Currently free, but once officially released it'll cost but at some reasonable price.

November 01, 2004

Best Song Right Now

This is my most favorite song right now:
Alison Krauss & Union Station : The Lucky One.

Amazon has a direct MP3 dowload here.

Perfect information

Today was Amazon's quarterly company meeting in Seattle. I don't go to every one, but thought I should attend this one since a team member was due to be given a Just-Do-It award. These awards are for people that go above and beyond the normal call of duty to create a solution to some problem without being asked and without asking permission - just do it. It's a really cool testament to the pervasive culture at Amazon of competency, self-reliance and taking responsibility for our company. Anyway, somebody on my team built a database viewing tool that's very easy to use to browse tables in one of our back-end services. Engineers use this when investigating production issues and many other groups have taken to using it to investigate their production issues as well. Since this browsing of SQL tables results in URLs, these links tend to make their way into email discussions, trouble tickets, bug reports, etc. The power of REST at work... gotta love it!

One of the intriguing aspects of this quarter's meeting was Bezos talking about 'perfect information' and 'transparent business'. If I understand it correctly, perfect information has to do with the inescapable flow of information and how a business should align themselves with this natural tendency rather than try to fight it. Comparison shopping is an example where consumers want to look at competitive prices and no amount of hiding the truth is going to help - somebody somewhere is going to invent a simple utility that makes it easy. There are already wireless gadgets that help you look up UPC codes on comparison shopping sites - even checking availability at Amazon - to help you make an informed buying decision. The great thing about Amazon is that we recognize that this is a Good Thing and also that we are lined up and positioned to benefit from this, while many other retailers aren't.

I didn't get the chance to ask whether 'transparent business' meant that Amazonians should open up and start blogging, but I'll just take the hint and Just Do It.

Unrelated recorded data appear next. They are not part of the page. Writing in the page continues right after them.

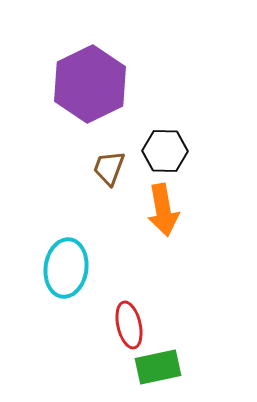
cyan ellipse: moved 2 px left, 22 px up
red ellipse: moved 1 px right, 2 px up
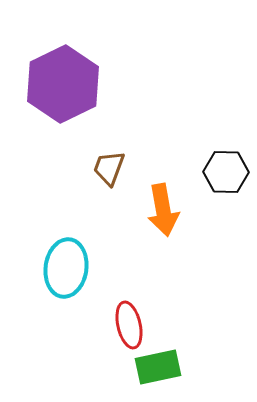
purple hexagon: moved 27 px left
black hexagon: moved 61 px right, 21 px down
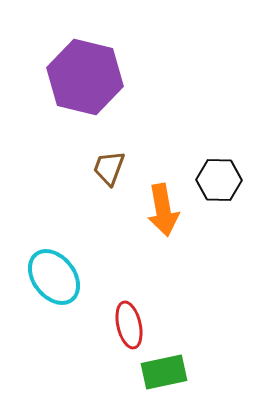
purple hexagon: moved 22 px right, 7 px up; rotated 20 degrees counterclockwise
black hexagon: moved 7 px left, 8 px down
cyan ellipse: moved 12 px left, 9 px down; rotated 46 degrees counterclockwise
green rectangle: moved 6 px right, 5 px down
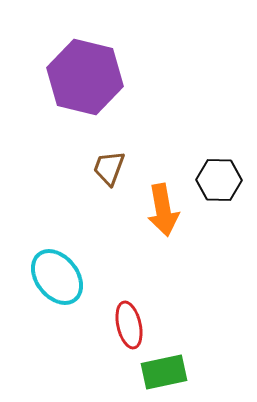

Another interesting thing coming out of this employee meeting was the kind of cool stuff Amazon is going to do over the next two months on the retail sites around the world. We've always had a creative approach to marketing. For example, rather then spend a huge chunk of cash on legacy marketing tactics - tv ads - Amazon plows that money back toward the customer via Free Shipping. Everybody I know that shops at Amazon recognizes that this is a more effective means of 'advertising' than advertising. This year Amazon has put some money into other creative forms of connecting with consumers over the Internet - not at all a 'sales/marketing' type of thing. I think people will enjoy it and hopefully there will be a lot of discussion around the Web in the weeks to come. Take a look at the site next Monday & see if it's up there yet.